BEGIN SUPPLIED PASSAGE

Don Ringe has a new post at the Log (a followup to the one I posted about here) in which, in answer to a question by David Marjanović, he discusses in detail the histories of the IE words for ‘wheel’ (PIE *kwékwlo-s, collective *kwekwlé-h2) and ‘horse’ (PIE *éḱwos). He starts off with a general discussion of the issues involved that should be accessible to anyone; here’s a sample:

Nonspecialists sometimes think of languages, including reconstructed languages, as sets of words; but that’s somewhat less than half true. Yes, every language does have a distinctive lexicon, but the structure of the language is even more distinctive; you can replace a large propor­tion of the lexicon with words borrowed from other languages without any significant effect on the language’s structure. (Modern English is an obvious example.) Historical linguists recon­struct a protolanguage’s system of sounds and system of inflectional morphology as well as its lexicon. In some cases the sound system and inflectional system turn out to be complex and intricate, and PIE happens to be one of those cases. Moreover, because we reconstruct protolanguages by exploiting the regularity of sound change, competent re­con­structions are mathematically precise. Under those circumstances, when we reconstruct a word which fits perfectly into the sound system and inflectional system, with no hint that there is anything out of line, the default hypothesis has to be that it’s an inherited word, simply because the odds that a word borrowed from some other lan­guage would fit in well are significantly lower.

END SUPPLIED PASSAGE
BEGIN RECORD EXTRACTS

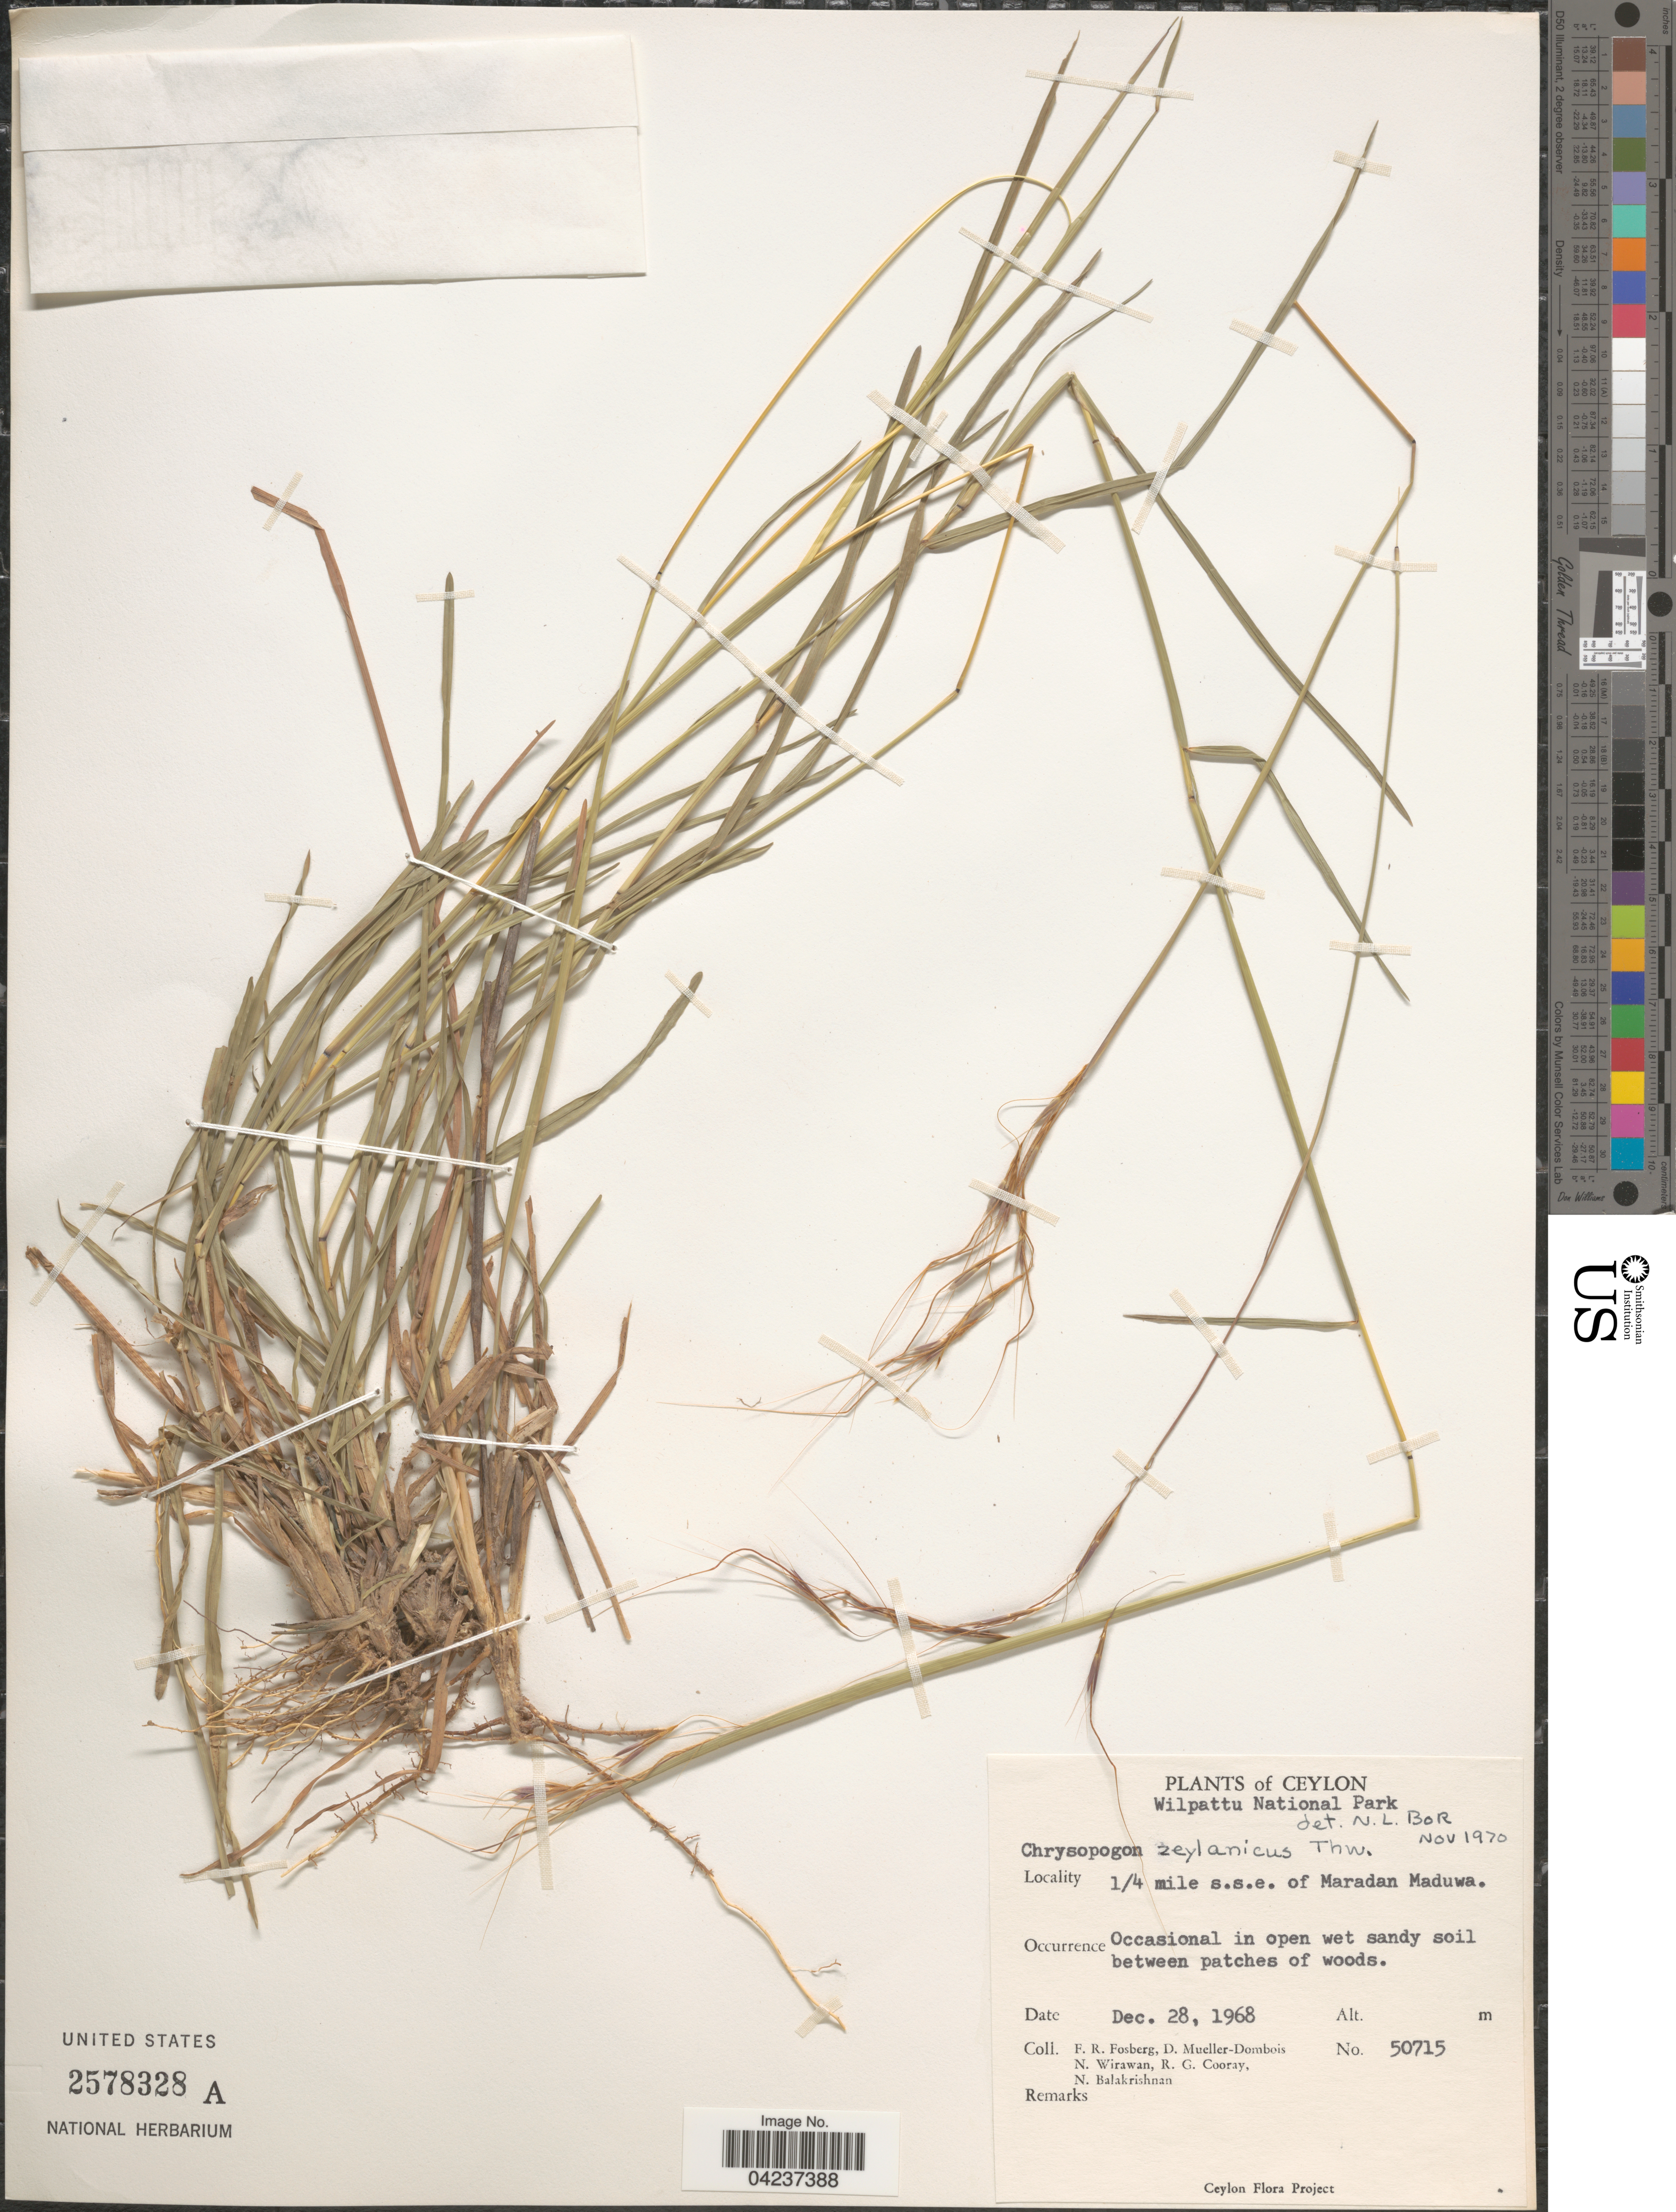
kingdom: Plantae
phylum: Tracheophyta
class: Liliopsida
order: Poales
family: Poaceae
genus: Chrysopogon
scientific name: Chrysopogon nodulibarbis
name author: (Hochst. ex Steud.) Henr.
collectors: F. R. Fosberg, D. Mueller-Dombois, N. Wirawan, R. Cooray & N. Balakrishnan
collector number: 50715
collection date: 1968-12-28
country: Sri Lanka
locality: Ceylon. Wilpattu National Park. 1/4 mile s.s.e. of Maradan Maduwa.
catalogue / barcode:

END RECORD EXTRACTS

- **AIM OF THE EXERCISE**
Answer these questions using the passage on reconstructing Proto-Indo-European words:
(a) The histories of which two Indo-European words does Don Ringe discuss in his new post?
(b) Which language does the passage cite as an example of replacing much of the lexicon with borrowed words without affecting the language's structure?
(c) According to the passage, what makes competent reconstructions mathematically precise?

- **TASK SOLUTION**
(a) The words for 'wheel' and 'horse'.
(b) Modern English.
(c) Protolanguages are reconstructed by exploiting the regularity of sound change.